Question

A random sample of size $5$ is taken from the distribution with density \[ f(x;\theta)= \begin{cases} \dfrac{3x^2}{\theta^3}, & 0[6pt] 0, & \text{elsewhere}, \end{cases} \] where $\theta$ is unknown. If the observations are $3,6,4,7,5$, then the maximum likelihood estimate of the $1/8$ quantile of the distribution (rounded off to one decimal place) is __________.

Hint:

For densities of the form $f(x;\theta)=k x^{k-1}/\theta^k$ on $(0,\theta)$, the MLE is $\widehat{\theta}=\max X_i$, and quantiles scale linearly with $\theta$.

Answer 1

Correct Answer: 3.5

Given

The probability density function is

\[ f(x;\theta)= \begin{cases} \dfrac{3x^2}{\theta^3}, & 0 < x < \theta \\ 0, & \text{elsewhere} \end{cases} \]

Sample size \( n = 5 \) and observations are: \[ 3,\;6,\;4,\;7,\;5 \]

---

Step 1: Find the MLE of \( \theta \)

For this distribution, the likelihood is positive only when \[ \theta \ge \max(X_1, X_2, \dots, X_n) \]

Hence, the maximum likelihood estimator is:

\[ \hat{\theta} = \max\{3,6,4,7,5\} = 7 \]

---

Step 2: Find the distribution function

The cumulative distribution function is:

\[ F(x) = \int_0^x \frac{3t^2}{\theta^3}\,dt = \frac{x^3}{\theta^3}, \quad 0 < x < \theta \]

---

Step 3: Find the \( \tfrac{1}{8} \) quantile

The \( \tfrac{1}{8} \) quantile \( q_{1/8} \) satisfies:

\[ F(q_{1/8}) = \frac{1}{8} \]

\[ \frac{q_{1/8}^3}{\theta^3} = \frac{1}{8} \]

\[ q_{1/8} = \theta \left(\frac{1}{8}\right)^{1/3} = \frac{\theta}{2} \]

---

Step 4: Plug in the MLE of \( \theta \)

\[ \hat{q}_{1/8} = \frac{\hat{\theta}}{2} = \frac{7}{2} = 3.5 \]

---

Final Answer

\[ \boxed{3.5} \]

(Dataset excerpts)

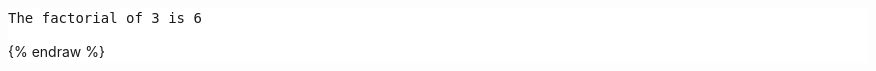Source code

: <div class="output_wrapper">
<div class="output">

<div class="output_area">

<div class="output_subarea output_stream output_stdout output_text">
<pre>The factorial of 3 is 6
</pre>
</div>
</div>

</div>
</div>

</div>
    {% endraw %}

</div>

## Exercise aim:
Repeat part of the maximum likelihood problem word for word, starting with "A random sample" and going on through "place) is __________.". The entries play no role here.

## Written reply:
A random sample of size $5$ is taken from the distribution with density \[ f(x;\theta)= \begin{cases} \dfrac{3x^2}{\theta^3}, & 0[6pt] 0, & \text{elsewhere}, \end{cases} \] where $\theta$ is unknown. If the observations are $3,6,4,7,5$, then the maximum likelihood estimate of the $1/8$ quantile of the distribution (rounded off to one decimal place) is __________.